In this charge, this Court is of opinion that the court below erred.
The discharge of the underwriters from their liability in such cases depends not upon any supposed increase of risk, but wholly on the departure of the insured from the contract of insurance. The consequences of such violation of the contract are immaterial to its legal effect, as it is per se a discharge of the underwriters, and the law attaches no importance to the degree in cases of voluntary deviation; necessity alone can sanction a deviation in any case, and that deviation must be strictly commensurate with the vis major producing it. The case of Rayne v. Bell has been cited as supporting a contrary doctrine.
Without being understood to acquiesce in the correctness of that decision, it may be remarked that the question was not, in that case, whether the lading, taken in at Gibraltar, was within the terms of the policy, as in the present, but what acts were lawful to be done during the delay occasioned by a justifiable cause of deviation. On the contrary, the case of Sheriff v. Potts was a case of voluntary departure from the stipulations of the policy, and the decision supports the opinion we now give.
It may also be remarked that in the case of Rayne v. Bell, the notice which Lord Ellenborough takes of the case of Sheriff and Potts virtually admits the doctrine upon which this Court founds its decision.
The terms of this policy, so far as connected with this decision, are "with liberty of touching at the Cape de "Verd Islands on her outward passage for stock and "to take in water." Touching, in its nautical sense, is known to be the most restrictive word that can be adopted in such a case. Construing the license according to the subject matter, and in its necessary connection with the offer on the freight, it could mean no more than permission to provision the vessel with livestock, such as is usual on a voyage, and may be procured at the Cape de Verds.
It might, indeed, admit of a doubt whether any of the larger animals used for food were included within the policy. The words of the first offer certainly were intended to confine the permission to the smaller animals. "Stock" is a term of the most general import. In its present extended application, it would include a great variety of subjects that never could have entered into contemplation of the parties.

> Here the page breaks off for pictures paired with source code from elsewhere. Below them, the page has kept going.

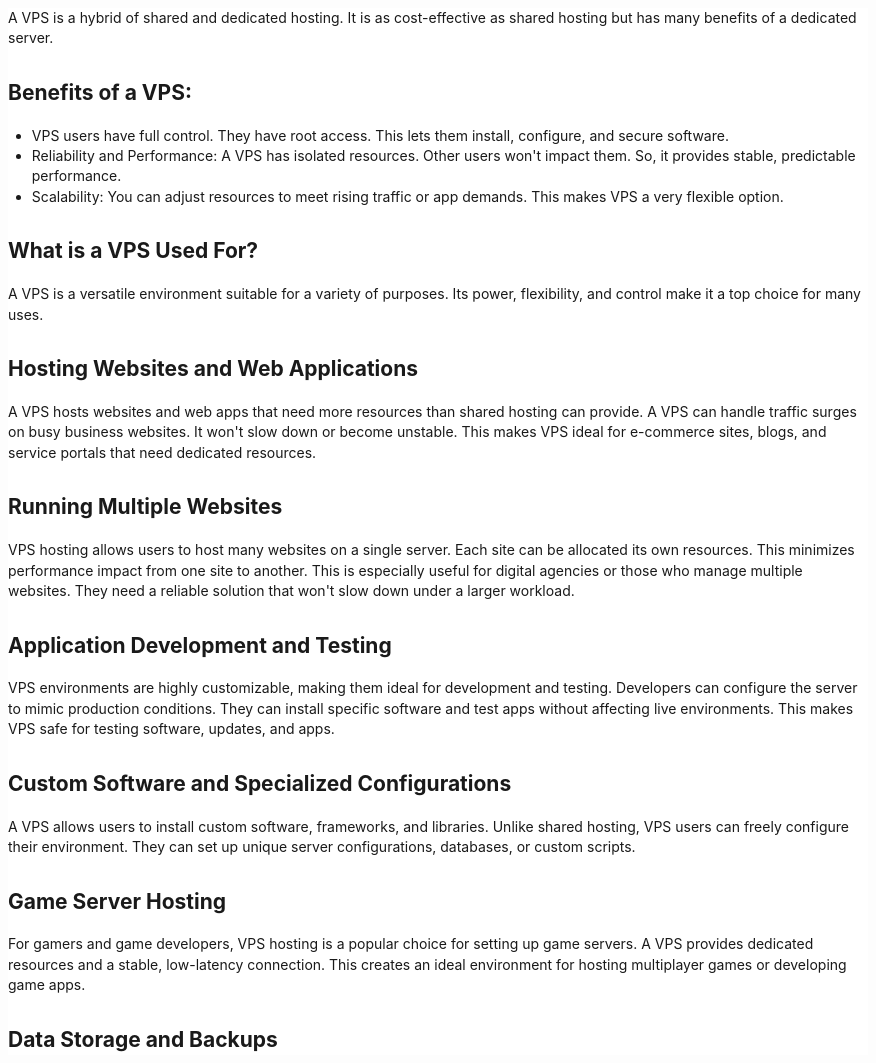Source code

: A VPS is a hybrid of shared and dedicated hosting. It is as cost-effective as shared hosting but has many benefits of a dedicated server.

## **Benefits of a VPS:**

* VPS users have full control. They have root access. This lets them install, configure, and secure software.
* Reliability and Performance: A VPS has isolated resources. Other users won't impact them. So, it provides stable, predictable performance.
* Scalability: You can adjust resources to meet rising traffic or app demands. This makes VPS a very flexible option.

## **What is a VPS Used For?**

A VPS is a versatile environment suitable for a variety of purposes. Its power, flexibility, and control make it a top choice for many uses.

## **Hosting Websites and Web Applications**

A VPS hosts websites and web apps that need more resources than shared hosting can provide. A VPS can handle traffic surges on busy business websites. It won't slow down or become unstable. This makes VPS ideal for e-commerce sites, blogs, and service portals that need dedicated resources.

## **Running Multiple Websites**

VPS hosting allows users to host many websites on a single server. Each site can be allocated its own resources. This minimizes performance impact from one site to another. This is especially useful for digital agencies or those who manage multiple websites. They need a reliable solution that won't slow down under a larger workload.

## **Application Development and Testing**

VPS environments are highly customizable, making them ideal for development and testing. Developers can configure the server to mimic production conditions. They can install specific software and test apps without affecting live environments. This makes VPS safe for testing software, updates, and apps.

## **Custom Software and Specialized Configurations**

A VPS allows users to install custom software, frameworks, and libraries. Unlike shared hosting, VPS users can freely configure their environment. They can set up unique server configurations, databases, or custom scripts.

## **Game Server Hosting**

For gamers and game developers, VPS hosting is a popular choice for setting up game servers. A VPS provides dedicated resources and a stable, low-latency connection. This creates an ideal environment for hosting multiplayer games or developing game apps.

## **Data Storage and Backups**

In what sense was the term used is the question to be decided, not what uses it might have been applied to in other contracts or between other parties. The general want of precision in the language of maritime contracts is an endless source of litigation among mercantile men. Courts of justice are therefore obliged to resort to such reasons as the nature, object, and terms of the contract present to determine the precise extent of the obligation of the parties.
We feel no inclination to add to the number of causes which vitiate a policy, but the amount of the premium depends upon such a variety of considerations (as often suggested by caprice as by judgment) that the contract, whatever it is, must be substantially adhered to.